- [EXCERPTED TEXT]

· · · · · · ·

A preference you won't defend is not a principle.
When CEOs should speak out
- Speaking out requires legitimacy — the issue must connect to the company's business or employees
- January 6th and voting rights were moments that warranted CEO voices; many stayed silent
- CEOs should pre-decide: under what conditions would they speak if democracy were imperiled?
- Fear of backlash has driven overcorrection; companies have swung from too vocal to near-silent
- The bedrock conditions for business — rule of law, contract enforcement, peaceful power transfer — are worth protecting publicly
DEI: the acronym vs. the commitment
- Opposition to "DEI" as a term conflates bad implementation with the underlying objective
- The real question: how do companies access the best talent in an increasingly diverse society?

· · · · · · ·

- [INFORMATION SHOWN]
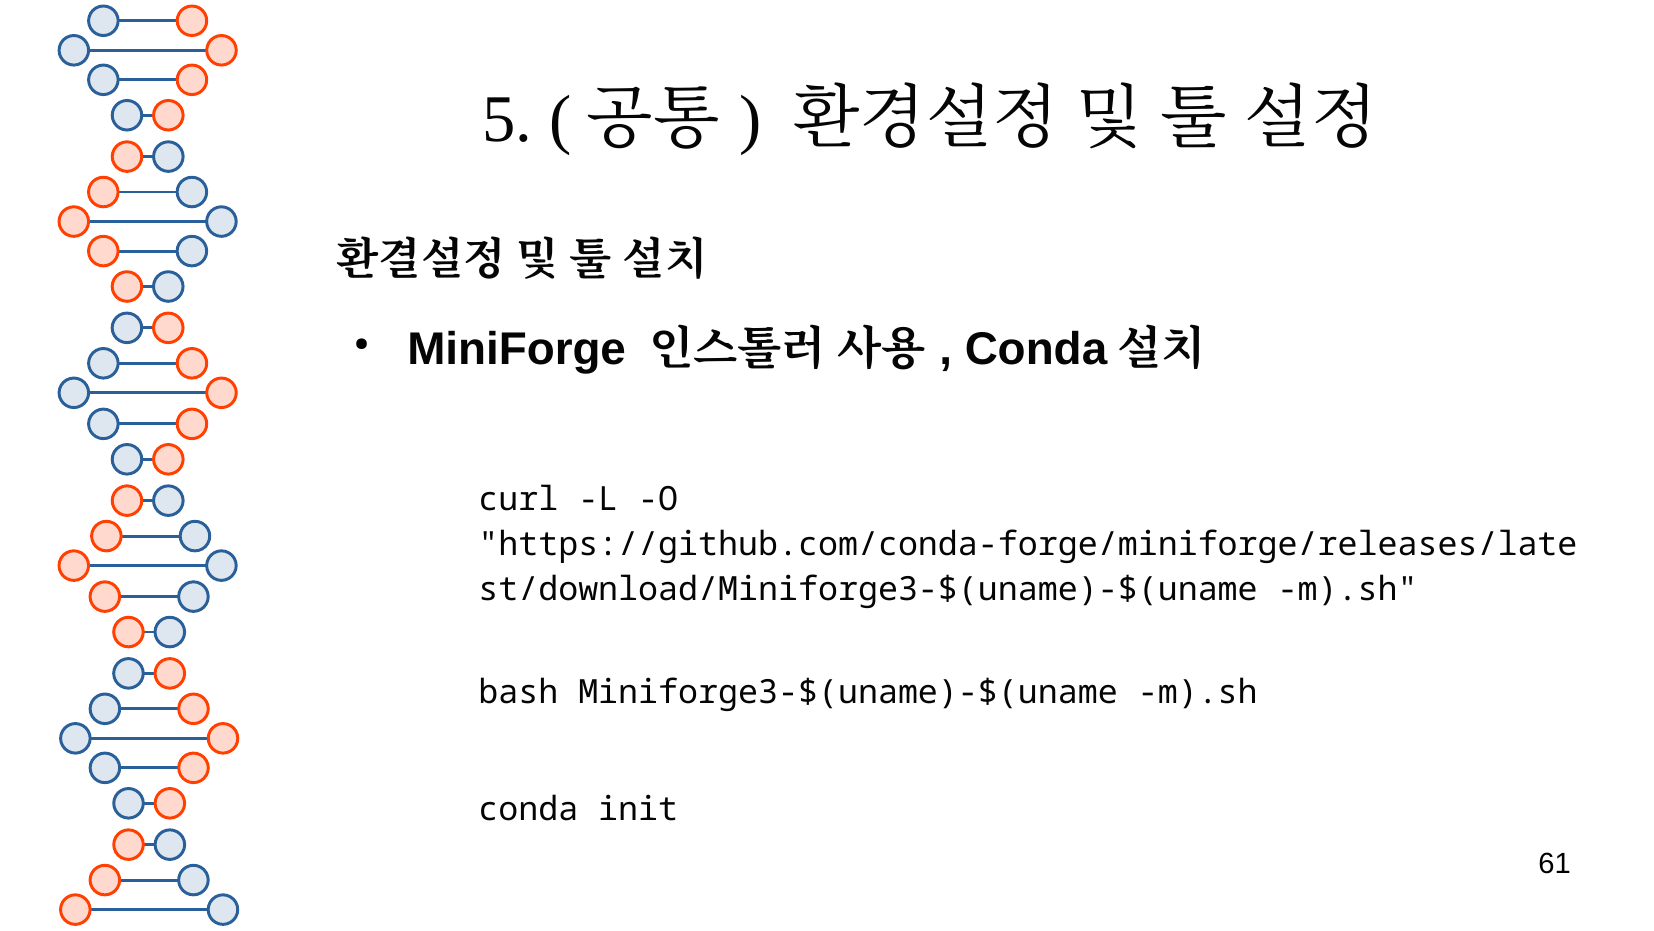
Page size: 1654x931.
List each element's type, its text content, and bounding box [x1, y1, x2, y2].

· · · · · · ·

- [SHORT PROBLEM 1] From the notes on CEO advocacy, print the part that opens with the words containing "A preference you" and closes with "democracy were imperiled?".
- [SHORT PROBLEM 2] According to the notes on CEO advocacy, what does opposition to "DEI" as a term conflate?
- [SHORT PROBLEM 3]
Decide whether each statement agrees with the notes on CEO advocacy. Answer yes or no for each, and quote the deciding words.
(a) Companies have swung from near-silent to too vocal.
(b) Contract enforcement is named among the bedrock conditions for business.
(c) Legitimacy for speaking out requires that the issue connect to the company's business or employees.
The data above are separate material from the notes on CEO advocacy.

- [EXERCISE SOLUTION 1]
A preference you won't defend is not a principle.
When CEOs should speak out
- Speaking out requires legitimacy — the issue must connect to the company's business or employees
- January 6th and voting rights were moments that warranted CEO voices; many stayed silent
- CEOs should pre-decide: under what conditions would they speak if democracy were imperiled?

- [EXERCISE SOLUTION 2] Bad implementation with the underlying objective.

- [EXERCISE SOLUTION 3]
(a) No: "companies have swung from too vocal to near-silent"
(b) Yes: "rule of law, contract enforcement, peaceful power transfer"
(c) Yes: "the issue must connect to the company's business or employees"